:: PAGE EXCERPT ::
Proper Estate Planning Can Save Time, Money, And Heartache
Estate planning is more than simply creating a Will or Trust. It is organizing and coordinating the ownership and distribution of your assets so that your wishes regarding the distribution of your property will be accomplished. An estate plan may include the use of a Will or a Trust and should always involve a thorough review of a person’s assets, ownership of those assets, and any beneficiary designations.
A Will is a written document that provides for the disposition of a person’s property when he/she dies. To be valid, the person executing the Will must be of sound mind, not subject to undue influence, and witnessed by two adult people.
A Revocable Trust is another estate planning tool. It is a document created during life for the purpose of holding title to property. The assets in the trust are managed and distributed in accordance with the client’s wishes as outlined in the Trust Agreement. A client who is elderly or inexperienced in the management of property may desire Trust management during his/her lifetime. The Trust may also reduce probate costs, eliminate the need for guardianship in the event of disability, and provide confidentiality since the Trust does not become public record. Contrary to common belief, a Revocable Trust does not avoid estate taxes or protect assets from being used for nursing home care.
An estate tax is a tax imposed on the right to transfer property at death. However, a tax credit is available to reduce or eliminate the tax. The federal estate tax exemption is $11.58 million, indexed for inflation. Minnesota’s credit is $3 million. Due to the difference in the credit exemptions, many estates are required to file a Minnesota estate tax return (Form M-706) but not a federal estate tax return (Form 706). There are ways to eliminate or minimize estate tax. Property passing between spouses or to a qualified charity is not subject to estate tax. With proper planning, parents may be able to double the size of inheritance left to their children without the imposition of estate tax.

:: INFORMATION GIVEN ::
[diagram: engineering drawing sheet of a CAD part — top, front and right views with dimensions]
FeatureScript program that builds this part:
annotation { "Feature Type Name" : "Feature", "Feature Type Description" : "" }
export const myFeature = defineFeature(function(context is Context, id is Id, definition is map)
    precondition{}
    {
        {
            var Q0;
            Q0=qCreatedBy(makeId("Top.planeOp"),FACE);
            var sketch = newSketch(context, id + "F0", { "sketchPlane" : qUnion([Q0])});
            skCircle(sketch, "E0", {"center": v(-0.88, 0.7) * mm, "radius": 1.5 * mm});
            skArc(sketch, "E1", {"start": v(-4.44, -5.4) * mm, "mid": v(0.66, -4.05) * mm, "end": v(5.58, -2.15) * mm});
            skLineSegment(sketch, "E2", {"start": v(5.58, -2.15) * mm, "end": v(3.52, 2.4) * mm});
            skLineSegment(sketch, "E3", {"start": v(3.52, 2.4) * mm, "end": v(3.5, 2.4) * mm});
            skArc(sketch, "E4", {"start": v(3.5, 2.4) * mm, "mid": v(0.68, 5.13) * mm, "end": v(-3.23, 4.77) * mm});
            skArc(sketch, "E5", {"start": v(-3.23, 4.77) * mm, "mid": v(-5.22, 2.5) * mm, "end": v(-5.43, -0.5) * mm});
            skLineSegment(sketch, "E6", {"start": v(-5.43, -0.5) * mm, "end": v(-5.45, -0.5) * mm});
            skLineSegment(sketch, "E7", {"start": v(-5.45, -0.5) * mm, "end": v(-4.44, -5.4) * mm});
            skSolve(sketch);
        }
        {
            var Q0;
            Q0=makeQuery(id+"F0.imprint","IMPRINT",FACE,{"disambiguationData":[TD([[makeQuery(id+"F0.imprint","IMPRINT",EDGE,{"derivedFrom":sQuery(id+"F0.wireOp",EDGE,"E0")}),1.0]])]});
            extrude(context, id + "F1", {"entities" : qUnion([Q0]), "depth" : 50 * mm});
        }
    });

:: THINGS TO DO ::
- 1) According to the estate planning text, what requirements must be met for a Will to be valid? List them all.
- 2) Answer these questions using the estate planning text:
(a) What does the text say a Revocable Trust does not do, contrary to common belief?
(b) What form is used for a Minnesota estate tax return?
(c) What two kinds of property transfer are not subject to estate tax?
- 3) Pick up the estate planning text after its final sentence and keep writing.

:: YOUR WRITTEN ANSWERS ::
- 1)
- The person executing the Will must be of sound mind.
- The person must not be subject to undue influence.
- The Will must be witnessed by two adult people.

- 2)
(a) It does not avoid estate taxes or protect assets from being used for nursing home care.
(b) Form M-706.
(c) Property passing between spouses and property passing to a qualified charity.

- 3)
The gift tax annual exclusion is $15,000 per person per year. Any gift in excess of that amount requires the donor (giver) to file a gift tax return (Form 709). By executing appropriate consents on the gift tax return, a husband and wife may elect to have their gifts treated as made by one-half by each. This means that a married client making gifts with a spouses’ consent may make annual gifts of $28,000 per donee (recipient) per year without having to file a gift tax return. The annual exclusion amount is adjusted each year by inflation. Minnesota does not have a gift tax.
Distribution Of Your Estate
Probate is the legal process by which title to your property is transferred through the court system. Only assets that are owned individually are subject to probate. If you have a Will, the Will is the governing document regarding the distribution of your property. If you die intestate (without a Will) the laws of the state of Minnesota govern the distribution of your estate.
The probate court is involved in varying degrees depending on the type of probate proceeding the personal representative selects. An informal probate proceeding does not require appearances before the probate court or an accounting of the estate’s activities. An informal proceeding is often selected when the estate is liquid and there are no issues in dispute. A formal probate proceeding is used when the heirs wish the have the court make determinations or supervise the management of the estate. Most estates can be closed within six months of opening unless an estate tax return is required to be filed.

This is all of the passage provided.